The other solution is directly annotating the Bitmask methods:

class Bitmask(int):
    __lshift__: Callable[['Bitmask', int], 'Bitmask']
    __rshift__: Callable[['Bitmask', int], 'Bitmask']
    __and__:    Callable[['Bitmask', int], 'Bitmask']
    __xor__:    Callable[['Bitmask', int], 'Bitmask']
    __or__:     Callable[['Bitmask', int], 'Bitmask']

I find the del trick slightly more readable, just because of how low the signal-to-noise ratio of Callable is. It still makes sense to remember both of these solutions, just in case mypy starts being able to understand del in the future.

6. Finding where a function was called from

Do you know what’s the easiest and most reliable way, when reading through a Python codebase, to tell that you’re about to step into some real arcane shit? [inspect][] gets imported.

inspect is an incredibly powerful library.

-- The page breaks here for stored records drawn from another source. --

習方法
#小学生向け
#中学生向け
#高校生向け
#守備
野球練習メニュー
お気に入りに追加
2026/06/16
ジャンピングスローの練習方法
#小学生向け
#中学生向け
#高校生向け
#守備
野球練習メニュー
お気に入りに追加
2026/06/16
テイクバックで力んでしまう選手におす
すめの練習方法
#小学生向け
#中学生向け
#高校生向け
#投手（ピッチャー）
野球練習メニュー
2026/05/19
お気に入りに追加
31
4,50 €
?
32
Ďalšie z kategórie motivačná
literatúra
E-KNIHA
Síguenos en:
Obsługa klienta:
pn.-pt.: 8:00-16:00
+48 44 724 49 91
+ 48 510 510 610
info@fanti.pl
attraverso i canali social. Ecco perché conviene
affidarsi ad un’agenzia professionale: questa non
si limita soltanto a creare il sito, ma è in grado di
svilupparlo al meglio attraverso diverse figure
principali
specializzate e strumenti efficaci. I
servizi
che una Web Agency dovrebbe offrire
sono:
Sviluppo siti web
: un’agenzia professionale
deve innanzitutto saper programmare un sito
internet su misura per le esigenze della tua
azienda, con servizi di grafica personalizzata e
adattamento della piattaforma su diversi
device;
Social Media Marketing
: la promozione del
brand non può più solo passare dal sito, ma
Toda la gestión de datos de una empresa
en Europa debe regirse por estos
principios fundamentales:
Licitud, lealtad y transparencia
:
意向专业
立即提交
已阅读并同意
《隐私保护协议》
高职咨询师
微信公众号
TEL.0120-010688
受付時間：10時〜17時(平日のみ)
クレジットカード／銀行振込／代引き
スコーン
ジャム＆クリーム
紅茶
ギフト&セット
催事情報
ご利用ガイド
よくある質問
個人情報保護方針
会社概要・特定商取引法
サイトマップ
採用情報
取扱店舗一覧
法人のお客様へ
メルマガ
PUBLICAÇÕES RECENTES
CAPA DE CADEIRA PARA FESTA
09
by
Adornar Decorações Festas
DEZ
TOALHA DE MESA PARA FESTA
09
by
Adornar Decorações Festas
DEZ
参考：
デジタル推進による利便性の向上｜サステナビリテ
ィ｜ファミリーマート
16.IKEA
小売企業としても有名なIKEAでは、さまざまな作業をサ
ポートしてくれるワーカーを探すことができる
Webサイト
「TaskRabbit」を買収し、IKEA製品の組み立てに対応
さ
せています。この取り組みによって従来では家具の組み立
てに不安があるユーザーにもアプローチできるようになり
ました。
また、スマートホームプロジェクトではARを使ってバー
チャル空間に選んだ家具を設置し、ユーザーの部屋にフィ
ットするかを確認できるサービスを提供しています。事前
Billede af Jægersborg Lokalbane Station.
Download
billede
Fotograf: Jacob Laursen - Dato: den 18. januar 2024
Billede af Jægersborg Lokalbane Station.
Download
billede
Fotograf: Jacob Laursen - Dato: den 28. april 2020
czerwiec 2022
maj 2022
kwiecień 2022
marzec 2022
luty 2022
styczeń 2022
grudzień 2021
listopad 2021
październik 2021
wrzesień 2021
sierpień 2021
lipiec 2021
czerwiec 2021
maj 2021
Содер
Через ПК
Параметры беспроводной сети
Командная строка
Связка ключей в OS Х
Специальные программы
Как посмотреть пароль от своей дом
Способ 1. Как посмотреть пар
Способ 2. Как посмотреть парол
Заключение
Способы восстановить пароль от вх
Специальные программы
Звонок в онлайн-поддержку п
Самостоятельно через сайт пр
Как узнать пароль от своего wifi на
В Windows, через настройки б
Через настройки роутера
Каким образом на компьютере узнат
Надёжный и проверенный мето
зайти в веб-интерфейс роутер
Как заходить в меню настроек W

So powerful, in fact, that reaching for it is almost always ill-advised. Nevertheless, here’s one of the most common situations I find where inspect is invaluable. Beware, here be dragons.

Let’s say you’re writing a function that needs to log some useful information. “Actually”, you think to yourself, “it would be pretty handy if I knew where the function was called from”. inspect comes to the rescue!

# foo.py
import inspect


def foo():
    # Get outer FrameInfo; ie. one level back in the call stack
    caller_frameinfo = inspect.stack()[1]
    caller_name = caller_frameinfo.function
    print(f"Caller name: {caller_name}")
    # This will fail if the caller's name isn't in the caller's scope. This can
    # happen eg. with lambdas. You'd probably want to wrap this in a `try:`
    # block, or skip this completely and work with the name, rather than a
    # reference to the actual caller. I'm including this here just for
    # completeness' sake.
    caller = caller_frameinfo.frame.f_globals[caller_name]
    print(f"Caller: {caller}")

def bar():
  foo()

bar()

Now, running the file does exactly what it says on the tin:

$ python foo.py
Caller name: bar
Caller: <function bar at 0x10f19e160>

7. Nesting f-strings

This one is particularly ugly. I also struggle to find a valid usecase for it, except maybe some crazy code generation. The ugly hack here is this: you can actually nest f-strings! They just can’t contain backslash-escapes, but that can be worked around trivially:

# foo.py

newline = "\n"

print(f"""{
    newline.join(f'''{
        " ".join(f"{y}{x}" for x in range(4))
    }''' for y in range(4))
}""")

Ever wanted your Python to look like Perl? Well, now it can! Here’s what running that code snippet results in:

$ python foo.py
00 01 02 03
10 11 12 13
20 21 22 23
30 31 32 33

Neat! Ultimately useless, but neat.

Honorable mentions:

The walrus operator did not qualify for this list, since it’s far from being obscure - in fact, it was one of the most talked-about additions to Python in recent versions! It’s definitely a trick you want to keep in your book, though.